Given information Start Marker

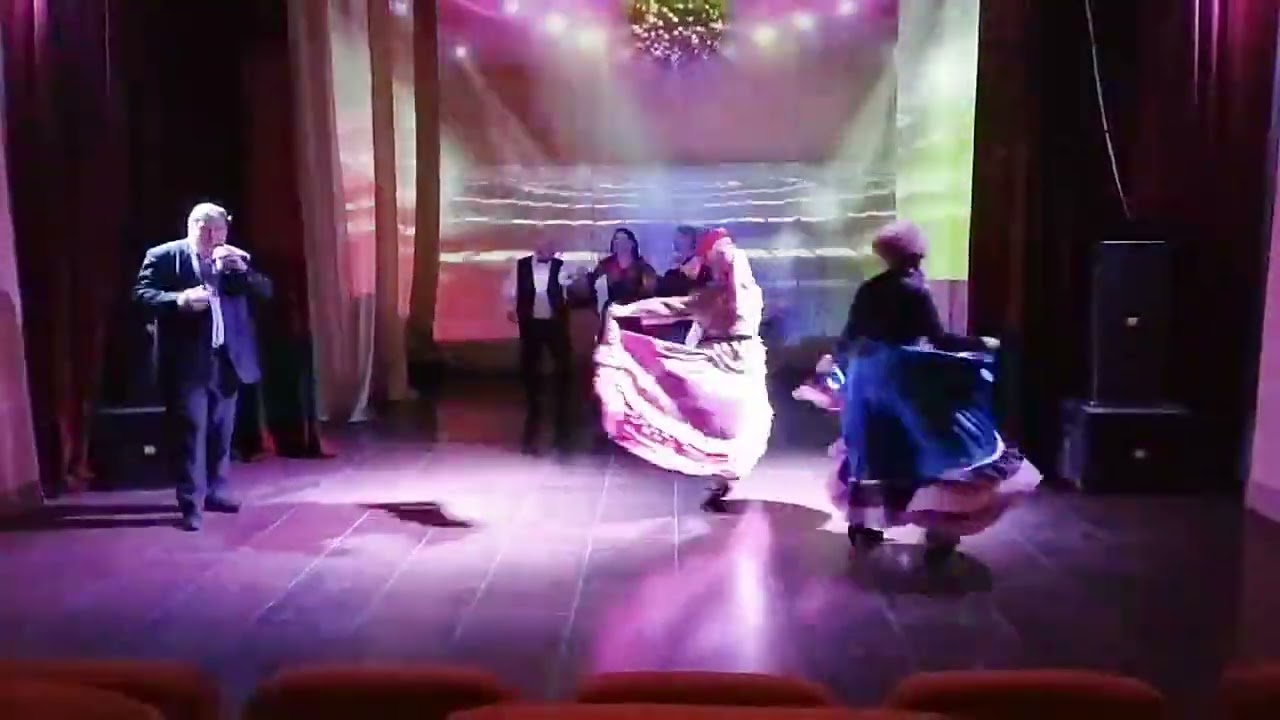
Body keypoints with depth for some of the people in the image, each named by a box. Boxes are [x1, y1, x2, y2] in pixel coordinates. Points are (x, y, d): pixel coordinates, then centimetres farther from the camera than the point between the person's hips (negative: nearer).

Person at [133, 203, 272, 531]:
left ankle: (215, 490, 28)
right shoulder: (162, 257, -1)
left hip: (226, 359, 5)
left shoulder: (234, 259, 13)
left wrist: (241, 269, -11)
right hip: (188, 361, -5)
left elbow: (265, 291, 6)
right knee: (190, 430, -6)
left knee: (221, 430, 14)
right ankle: (191, 503, -4)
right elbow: (142, 293, -9)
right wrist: (179, 300, -25)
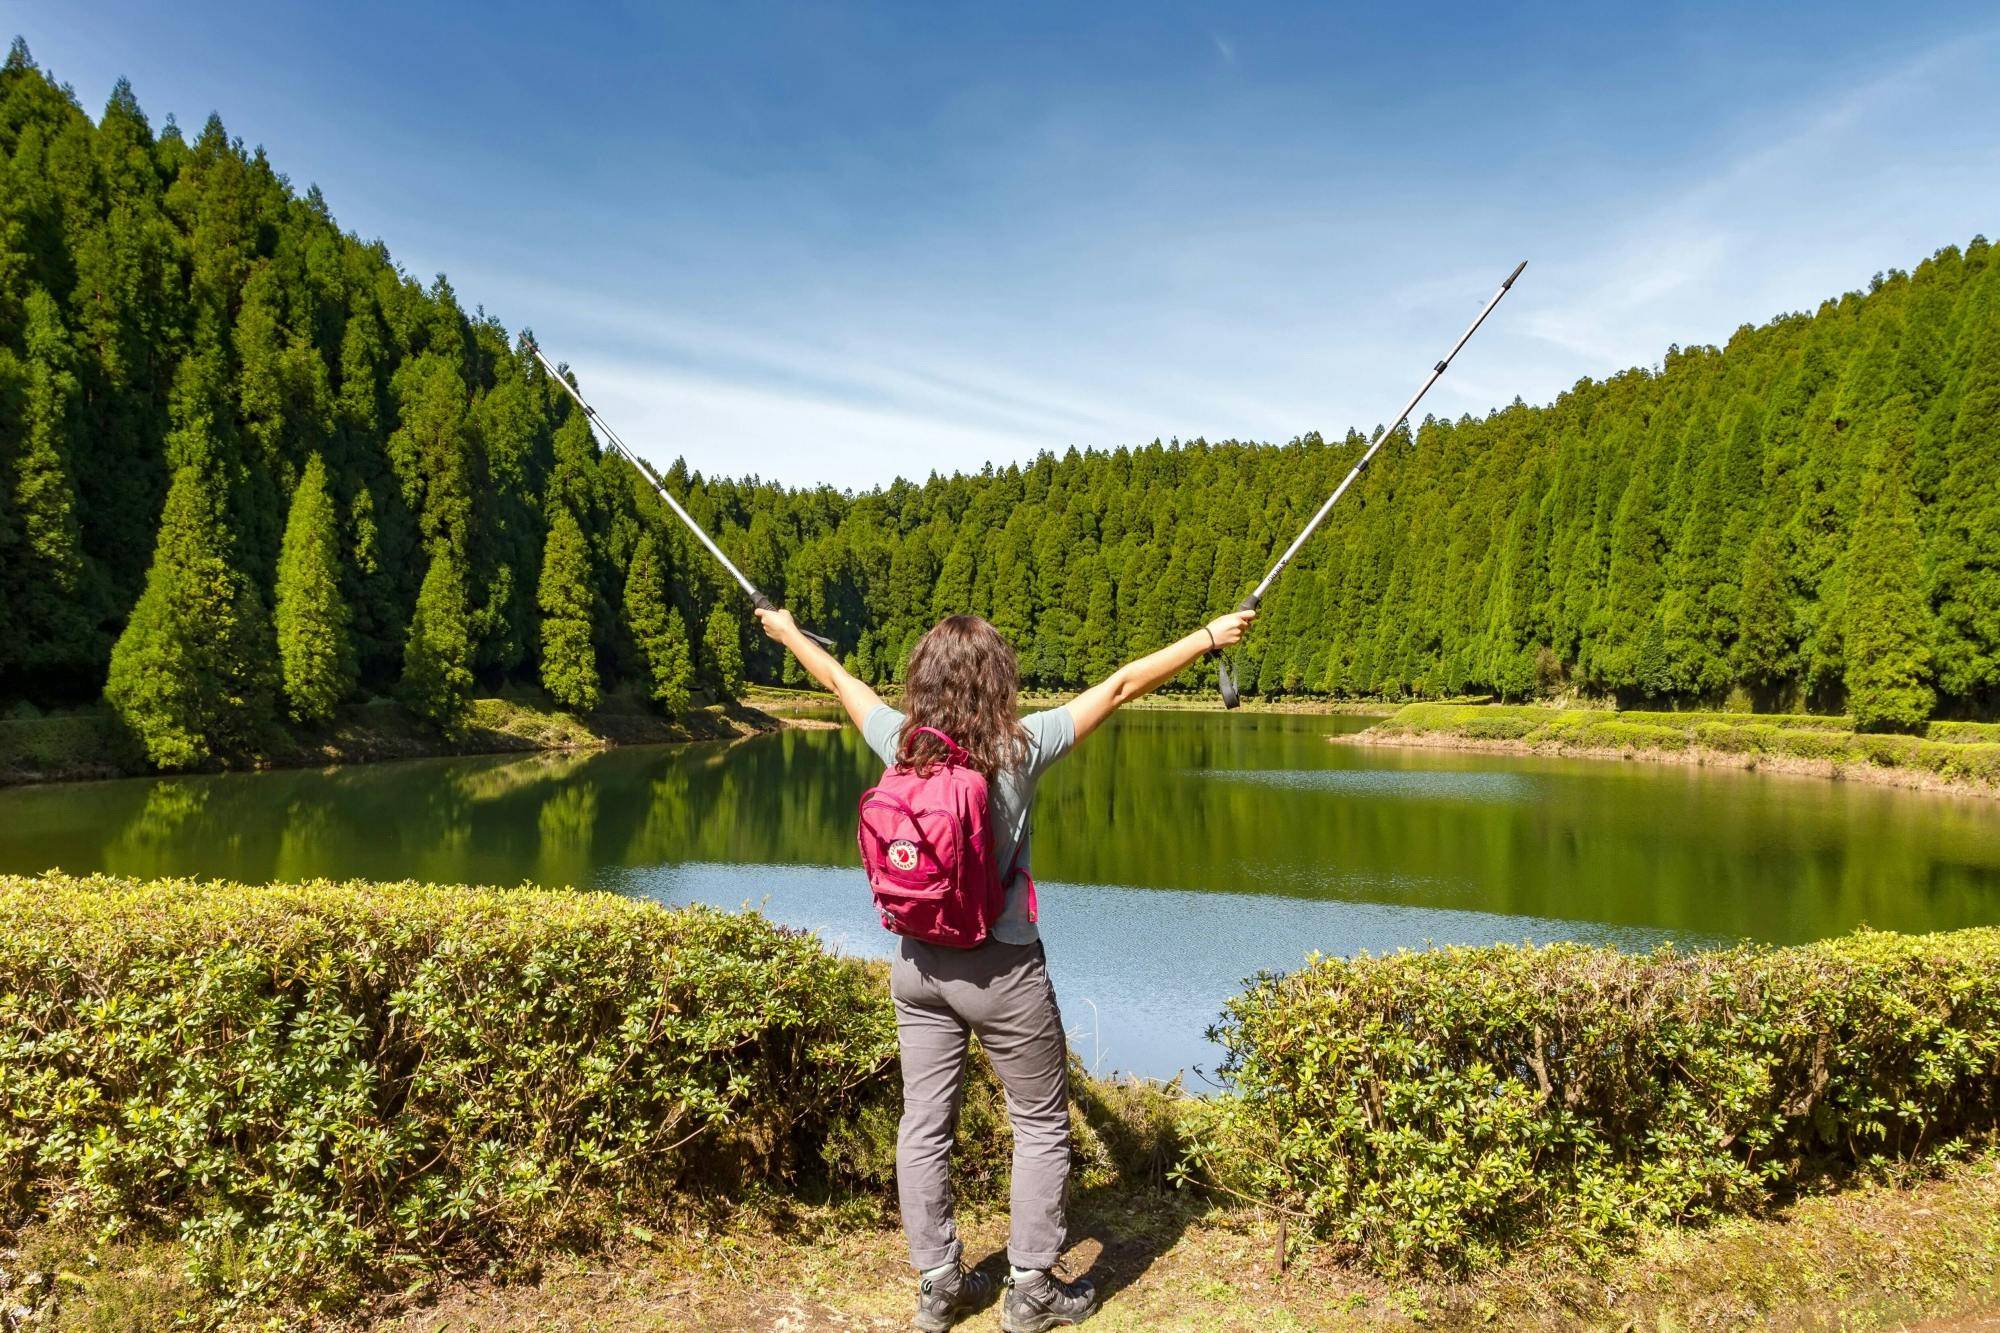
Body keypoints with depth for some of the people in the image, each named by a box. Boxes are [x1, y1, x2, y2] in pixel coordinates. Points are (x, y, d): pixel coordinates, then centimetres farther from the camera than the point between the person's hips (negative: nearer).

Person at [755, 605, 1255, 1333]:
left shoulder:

Given information End Marker

Repeat exactly the lines from the start of the entries down to the line with "left ankle: (215, 490, 28)", keeping both ends but none of the pictures.

- Solution for this problem -
Body keypoints with depth for some of the people in the image, each named by a box. Boxes are [x1, y1, x2, y2] in pixel coordinates. Points are (x, y, d): pixel coordinates, then centimetres farther from the camera than the point between the person's hips (negative: nearer).

Person at [133, 203, 272, 531]:
left ankle: (215, 490, 28)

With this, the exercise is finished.